Z wózkiem? To już powinno być karalne, kiedy próbujesz zabić także własne dziecko. Jakiś kompletny wariat albo idiotka
Co trzeba mieć w głowie, żeby w taki sposób narażać jeszcze swoje dziecko?
Coś niewiarygodnego... Mam nadzieję, iż ich stamtąd przegonili i iż dostali mandat
- pisali w komentarzach pod opublikowanym postem.


Tym razem nikomu nic się nie stało. Nie wszyscy mieli tyle szczęścia
Portal novinky.cz przypomina, iż wszechobecne ostrzeżenia o cienkim lodzie nie są tylko czczym gadaniem, gdyż w przeszłości na terenie Czech kilkakrotnie doszło do wypadków. Jeden z nich miał miejsce na początku marca 2021 roku, kiedy to tafla złamała się pod ciężarem piątki dzieci. Jedno z nich nie przeżyło.
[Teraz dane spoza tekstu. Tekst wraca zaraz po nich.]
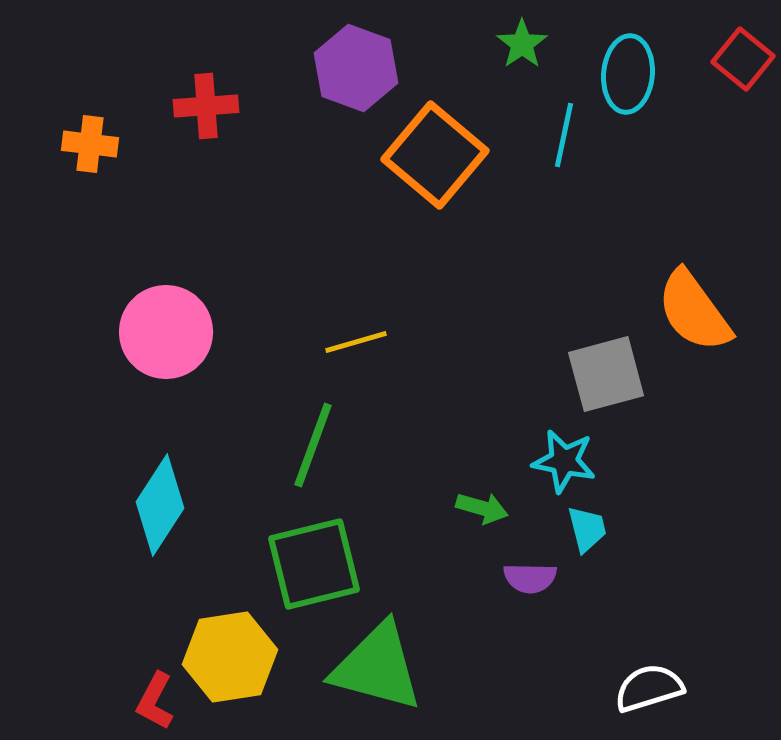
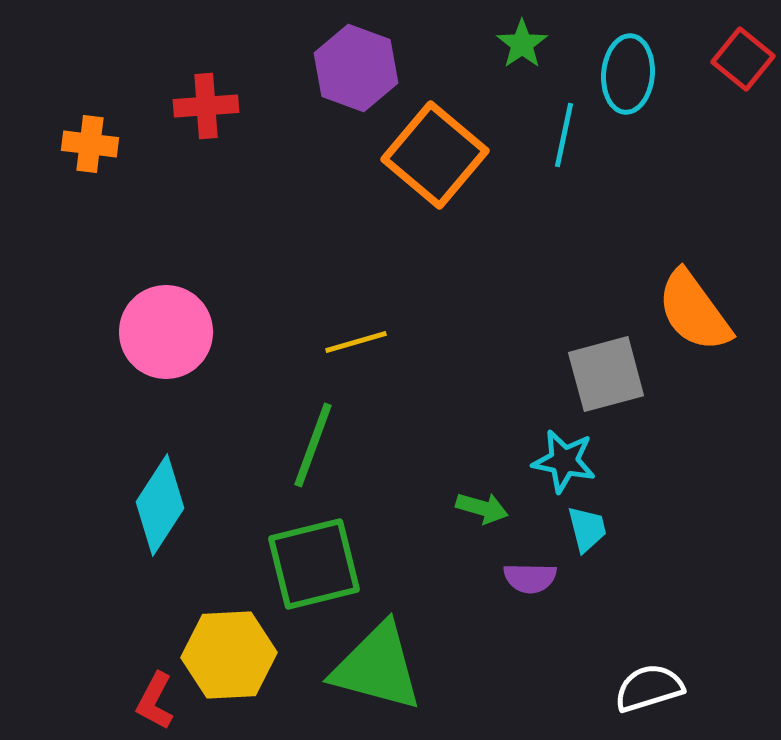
yellow hexagon: moved 1 px left, 2 px up; rotated 6 degrees clockwise
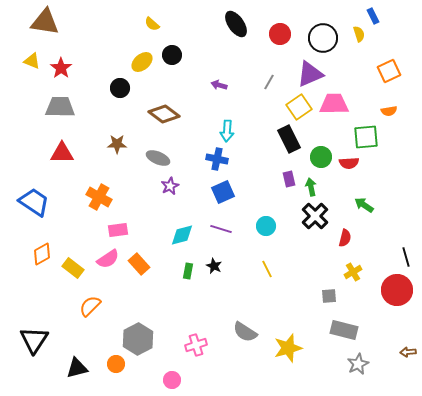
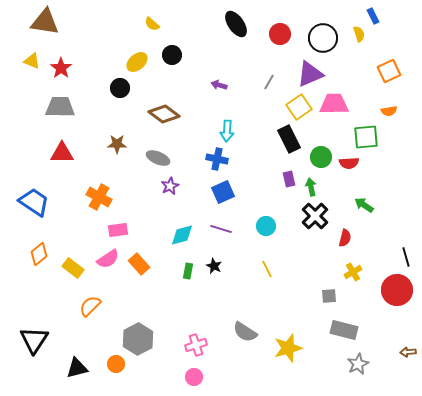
yellow ellipse at (142, 62): moved 5 px left
orange diamond at (42, 254): moved 3 px left; rotated 10 degrees counterclockwise
pink circle at (172, 380): moved 22 px right, 3 px up
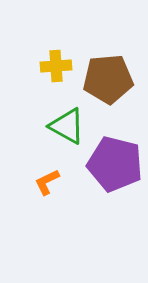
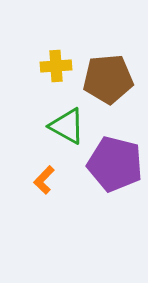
orange L-shape: moved 3 px left, 2 px up; rotated 20 degrees counterclockwise
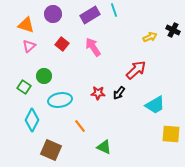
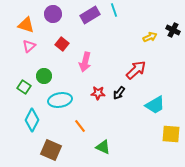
pink arrow: moved 8 px left, 15 px down; rotated 132 degrees counterclockwise
green triangle: moved 1 px left
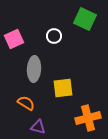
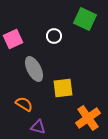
pink square: moved 1 px left
gray ellipse: rotated 30 degrees counterclockwise
orange semicircle: moved 2 px left, 1 px down
orange cross: rotated 20 degrees counterclockwise
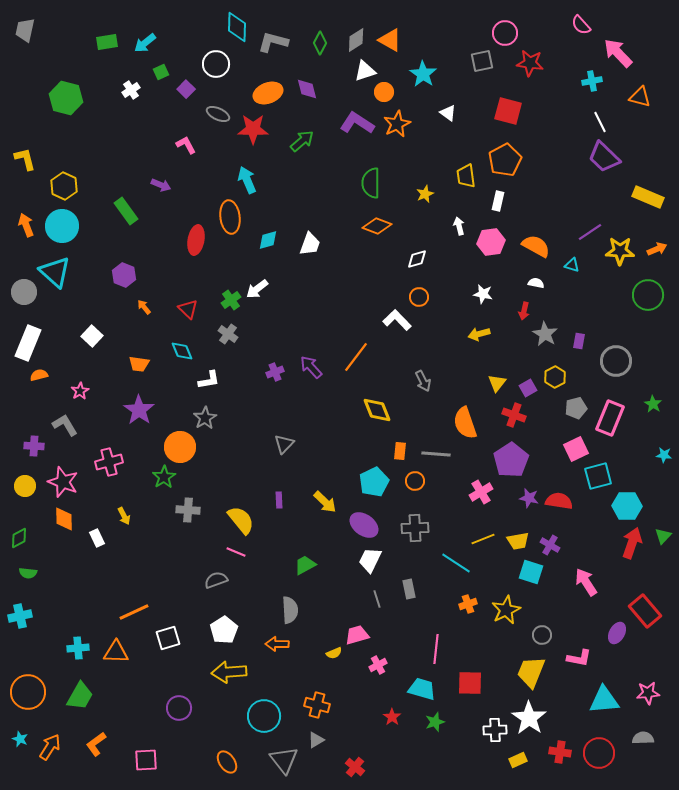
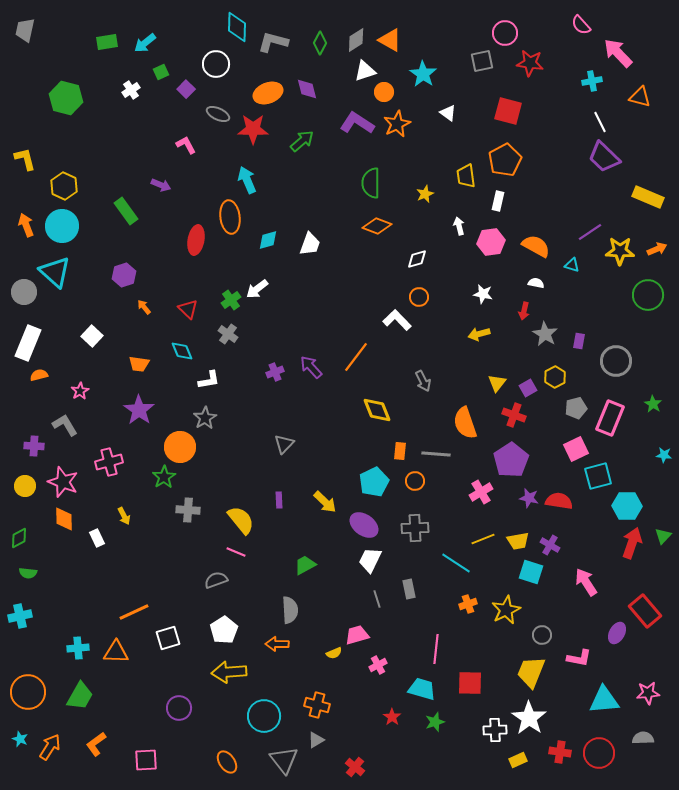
purple hexagon at (124, 275): rotated 20 degrees clockwise
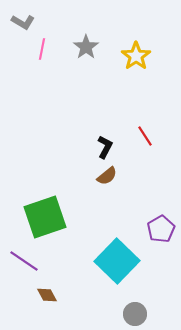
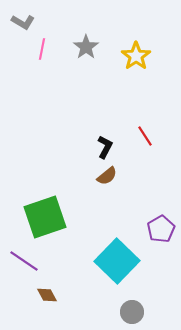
gray circle: moved 3 px left, 2 px up
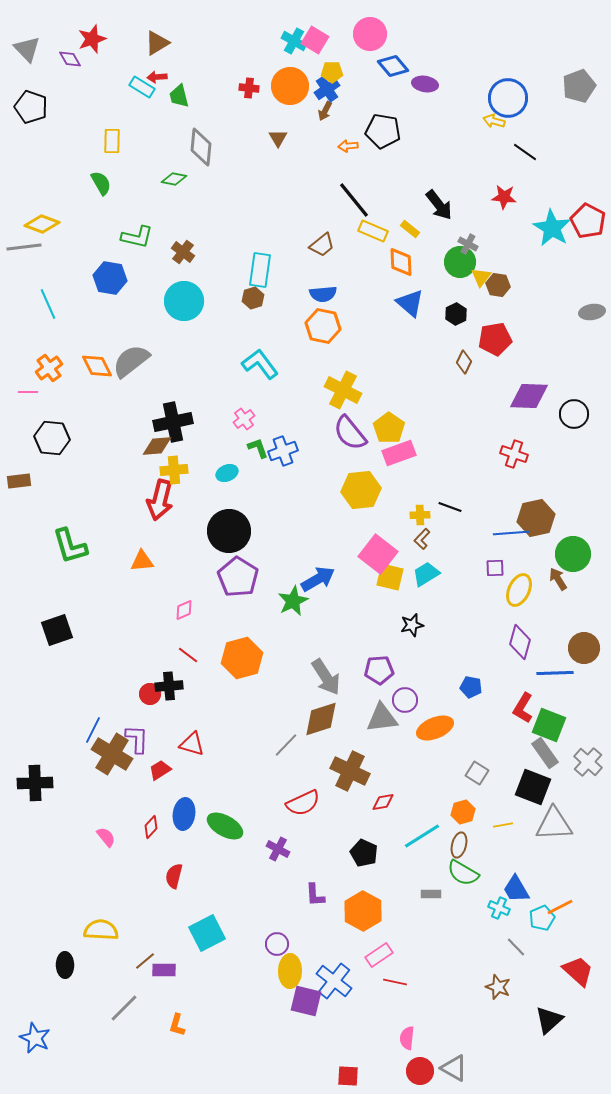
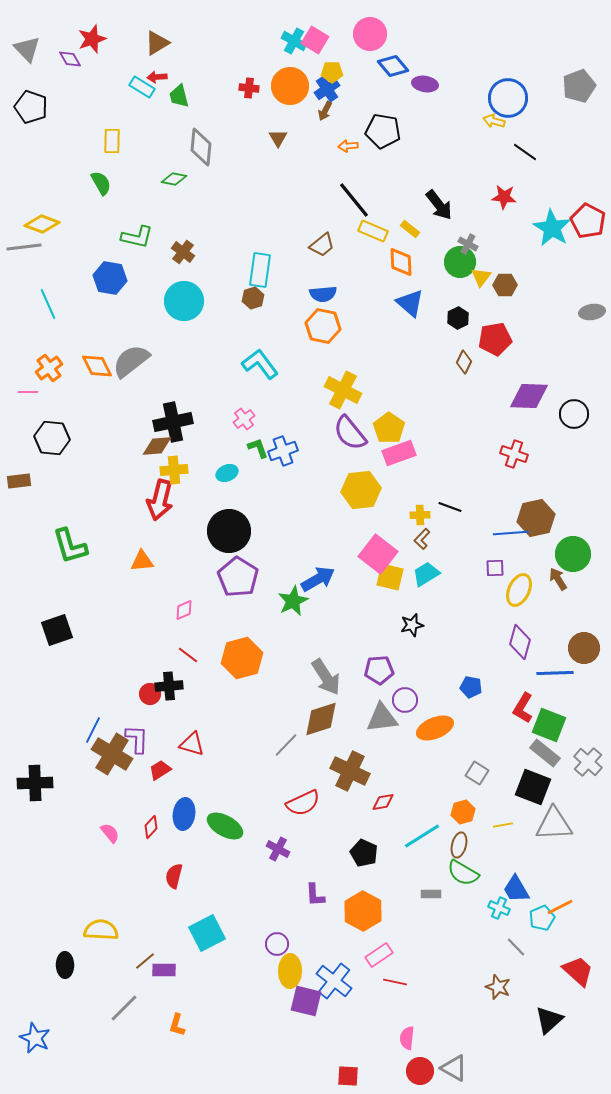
brown hexagon at (498, 285): moved 7 px right; rotated 10 degrees counterclockwise
black hexagon at (456, 314): moved 2 px right, 4 px down
gray rectangle at (545, 753): rotated 16 degrees counterclockwise
pink semicircle at (106, 837): moved 4 px right, 4 px up
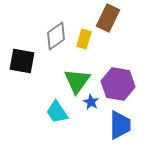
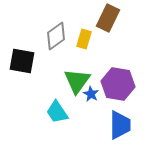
blue star: moved 8 px up
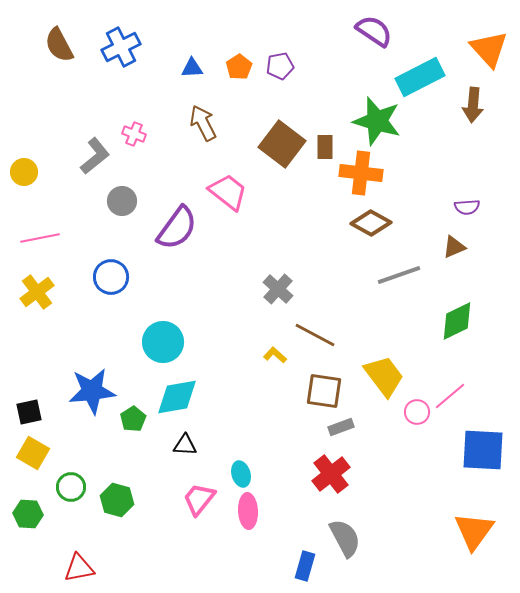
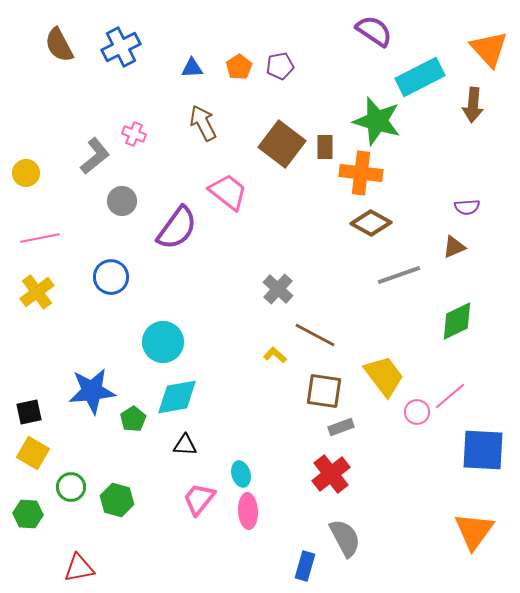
yellow circle at (24, 172): moved 2 px right, 1 px down
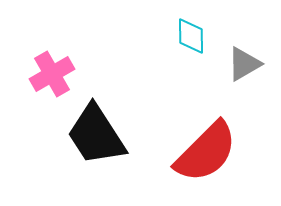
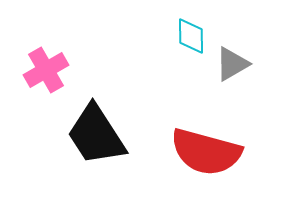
gray triangle: moved 12 px left
pink cross: moved 6 px left, 4 px up
red semicircle: rotated 60 degrees clockwise
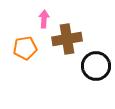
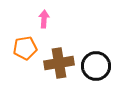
brown cross: moved 8 px left, 24 px down
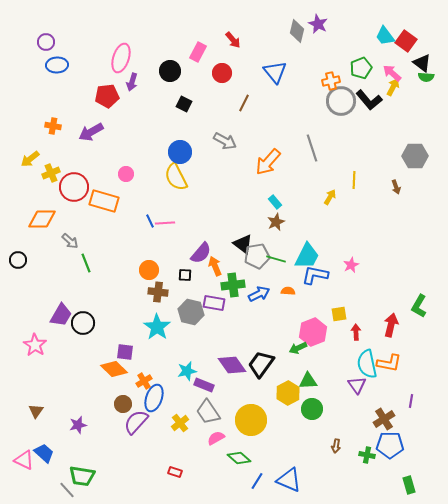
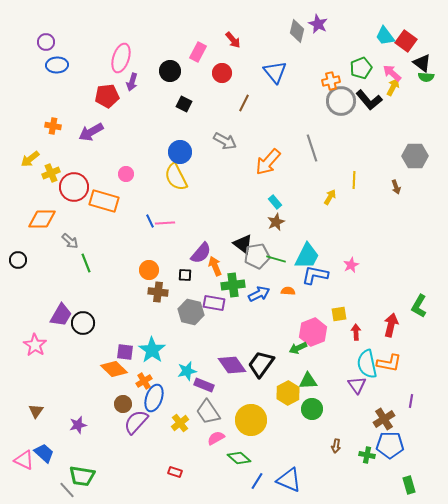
cyan star at (157, 327): moved 5 px left, 23 px down
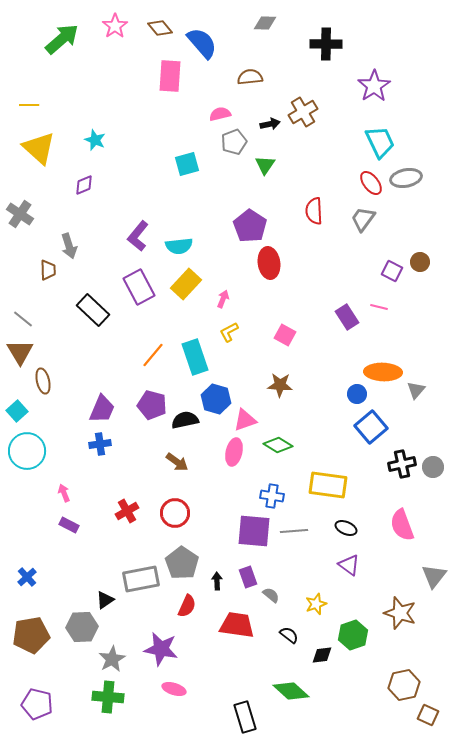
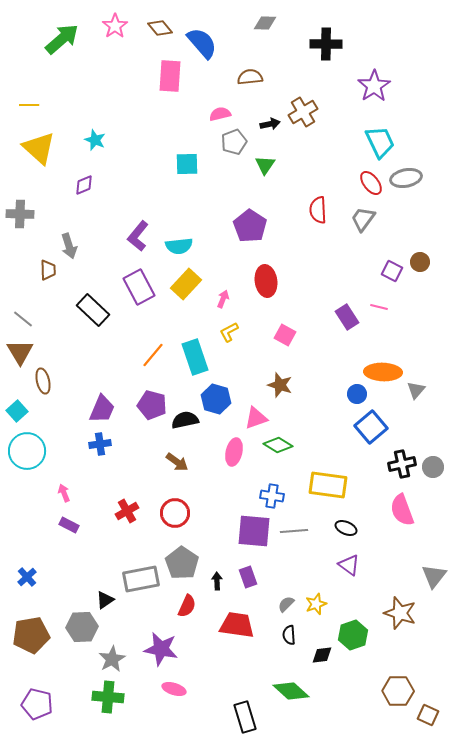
cyan square at (187, 164): rotated 15 degrees clockwise
red semicircle at (314, 211): moved 4 px right, 1 px up
gray cross at (20, 214): rotated 32 degrees counterclockwise
red ellipse at (269, 263): moved 3 px left, 18 px down
brown star at (280, 385): rotated 15 degrees clockwise
pink triangle at (245, 420): moved 11 px right, 2 px up
pink semicircle at (402, 525): moved 15 px up
gray semicircle at (271, 595): moved 15 px right, 9 px down; rotated 84 degrees counterclockwise
black semicircle at (289, 635): rotated 132 degrees counterclockwise
brown hexagon at (404, 685): moved 6 px left, 6 px down; rotated 12 degrees clockwise
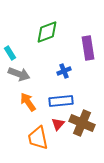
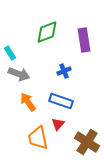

Nie trzeba jednak sięgać pamięcią kilka lat wstecz, gdyż do podobnego zdarzenia, tym razem z udziałem dwóch mężczyzn, doszło w lutym tego roku. Na szczęście udało się ich uratować. W tym samym miesiącu dwójka dziesięciolatków weszła na taflę, która także się załamała. Szybka reakcja świadków zdarzenia pozwoliła uniknąć tragedii. Jeździsz na łyżwach? Zapraszamy do udziału w sondzie oraz do komentowania.